D. Finegood: But you're an unusual individual when it comes to the capacity to do that.
Listen, I was the head of an institute that was focused on obesity for a long time, and I find counting calories a heck of a lot of work. Yet I know if I want to lose any more weight — and I'm still obese — that's what I have to do because of my biology.
We can't expect everybody is going to have the capacity to do that, so we need a range of strategies that actually help it happen for individuals as well.
J. Darcy (Deputy Chair): I just want to clarify. When I say "prevention," I don't just mean what Mr. Lee said about changing individual behaviour. I'm talking about investing in those parts of our health care system that also prevent more illness down the road or that prevent the use of the most expensive forms of the health care system.
So it's home support and community care and mental health — some of those things that prevent us, as well as education about individual behaviour. I think it's prevention in the broad sense.
D. Finegood: I totally agree.
N. Letnick (Chair): For the record. Thank you.
Committee Discussion
N. Letnick (Chair): Committee members, we do have a portion on the agenda that says "Closing discussion." It's been a long day, so if you have something to say, we'd love to hear it.

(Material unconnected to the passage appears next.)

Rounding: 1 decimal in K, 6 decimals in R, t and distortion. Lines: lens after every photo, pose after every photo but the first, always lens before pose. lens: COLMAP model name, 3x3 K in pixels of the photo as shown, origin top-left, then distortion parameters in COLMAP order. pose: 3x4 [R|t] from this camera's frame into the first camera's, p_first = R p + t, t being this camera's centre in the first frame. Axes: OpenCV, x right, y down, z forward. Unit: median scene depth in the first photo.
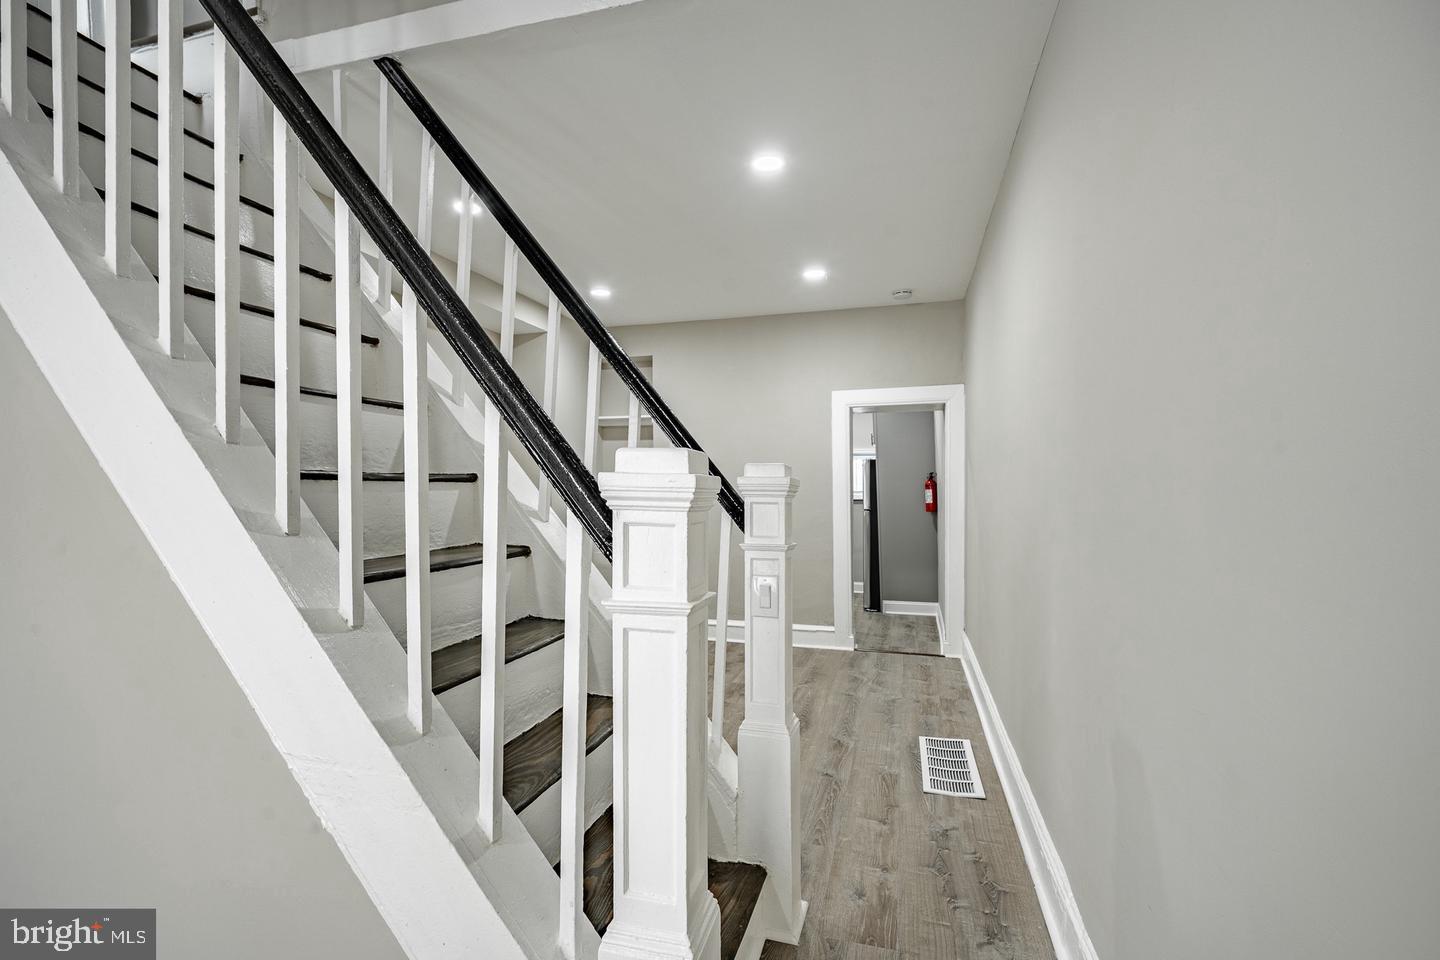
lens RADIAL K [[653.5, 0, 720.0], [0, 653.5, 487.7], [0, 0, 1]] dist [-0.001603, -0.001584]
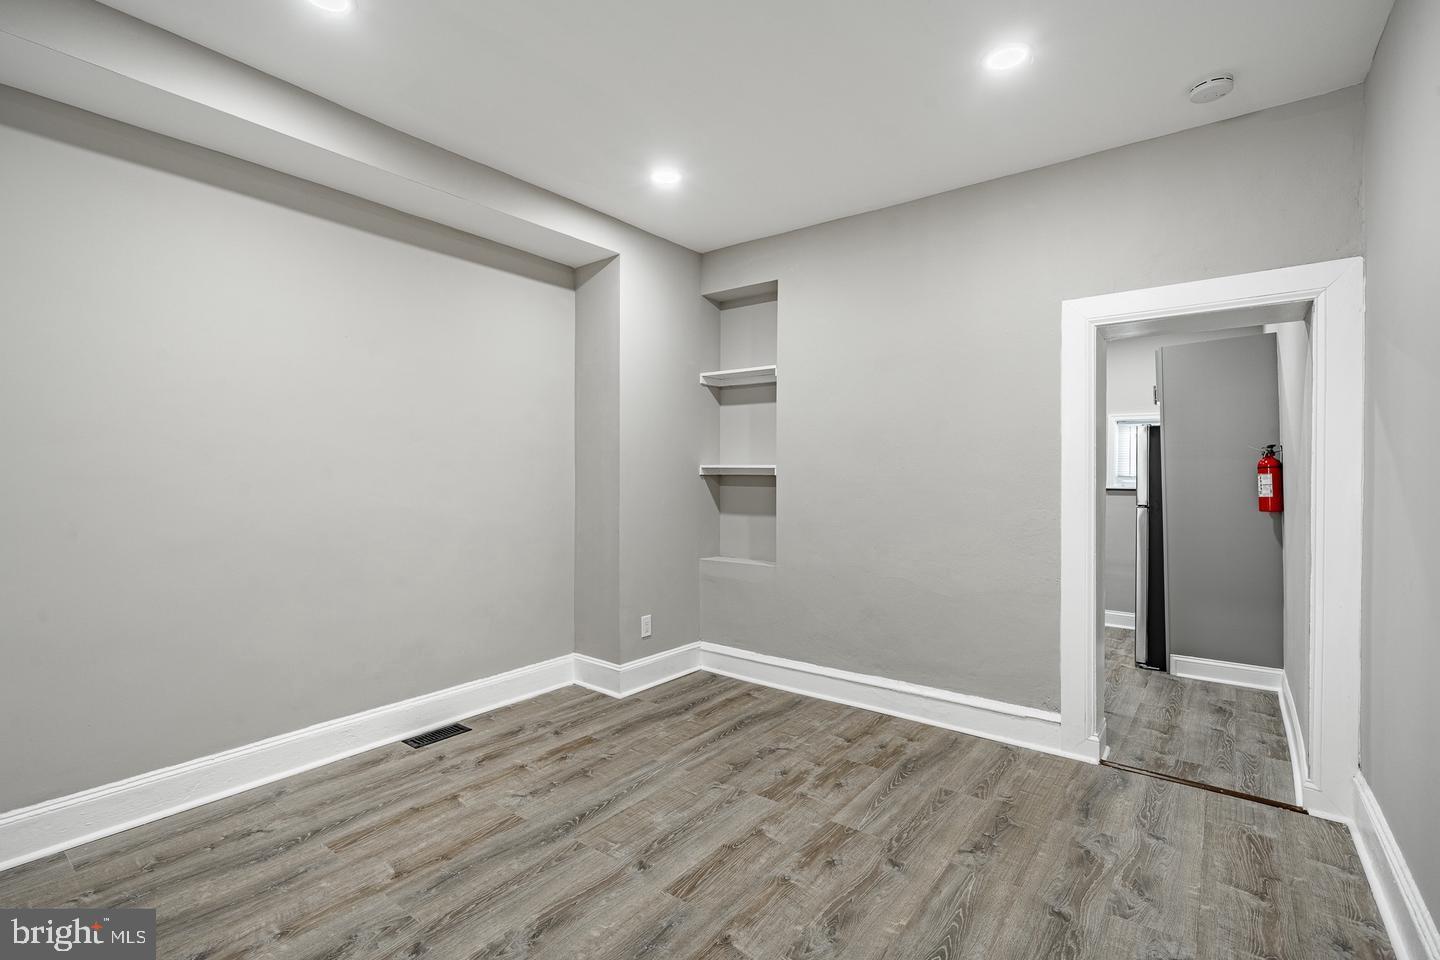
lens RADIAL K [[653.5, 0, 714.7], [0, 653.5, 478.4], [0, 0, 1]] dist [-0.001603, -0.001584]
pose [[0.927476, 0.006338, -0.373830, 0.108617], [-0.002452, 0.999938, 0.010872, 0.002342], [0.373876, -0.009167, 0.927434, 0.369597]]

S. Hammell: I certainly do. I cannot agree more that what we don't want to do is go out into the community and just listen to people coming and complaining to us about the health care system.
I have been on many committees where that has been done. It may be productive for the people who are venting, but at some point we have to come up with something. So I think we have to think through that in terms of going out.

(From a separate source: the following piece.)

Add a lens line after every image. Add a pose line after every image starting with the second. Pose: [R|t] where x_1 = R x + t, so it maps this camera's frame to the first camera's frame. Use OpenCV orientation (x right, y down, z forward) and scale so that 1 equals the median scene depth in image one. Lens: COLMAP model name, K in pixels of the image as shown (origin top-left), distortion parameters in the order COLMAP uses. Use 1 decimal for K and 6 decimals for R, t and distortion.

I also would be very interested in having a further discussion around this line of discussion in terms of complexity versus complex, and also the presentation prior to that. I think what is happening here is we're not clear where we're going.

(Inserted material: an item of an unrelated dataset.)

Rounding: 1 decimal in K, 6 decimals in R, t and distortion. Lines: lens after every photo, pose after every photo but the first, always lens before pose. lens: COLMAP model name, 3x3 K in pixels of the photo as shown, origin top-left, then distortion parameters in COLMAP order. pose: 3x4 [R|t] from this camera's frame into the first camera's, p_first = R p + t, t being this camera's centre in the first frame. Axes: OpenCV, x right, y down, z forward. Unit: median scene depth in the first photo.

It seems to me, in the last one we were in, there was a piece put up that people could hit at. They came with a point of view on some of our presentation and were therefore taking…. They had meat to get into. I think we just need to think through how we're presenting so that we get feedback.
This has been a wonderful day. We've heard a lot of input, but I'm not sure how to hang any of it on our particular direction. I think we need to think about that as we move forward.
N. Letnick (Chair): You're absolutely right. A big part of this process is so that we have the tools necessary so that when we do sit down to discuss how we actually do our mandate, we have those tools behind us.
The discussion of how we proceed, as I articulated a little bit to Dr. Finegood, is nowhere near ready even to distribute amongst ourselves to start yet. We'll have more education before we get to that discussion, but at some point — in my vision of where we're going, I would suspect it'll be somewhere in February or March — we're going to sit down and go through some of our choices as to how we proceed. That has to happen, I believe, after we get this preliminary work done.
Seeing nothing else, I'd just like to say thank you to all the speakers, thank you to members of the committee and to all the staff. In my climbing days…. I don't do it anymore; that's prevention. In my mountain-climbing days the hardest part was taking that first step and starting to go up, but once you got into a rhythm, things got a lot easier and a lot better. I would say that's where we are right now. We're in that first step. We're starting up the hill.
Was "despair" one of your words? I think we'll be out of that pretty fast and into excitement and enthusiasm and ready to take on, as we are, this great challenge that's been given us and this great responsibility.
We are very lucky MLAs, I believe, to be here. Thank you very much, again, for your help. I will call the meeting adjourned if I can have a motion to adjourn the meeting. That's Sue.
Motion approved.
The committee adjourned at 3:48 p.m.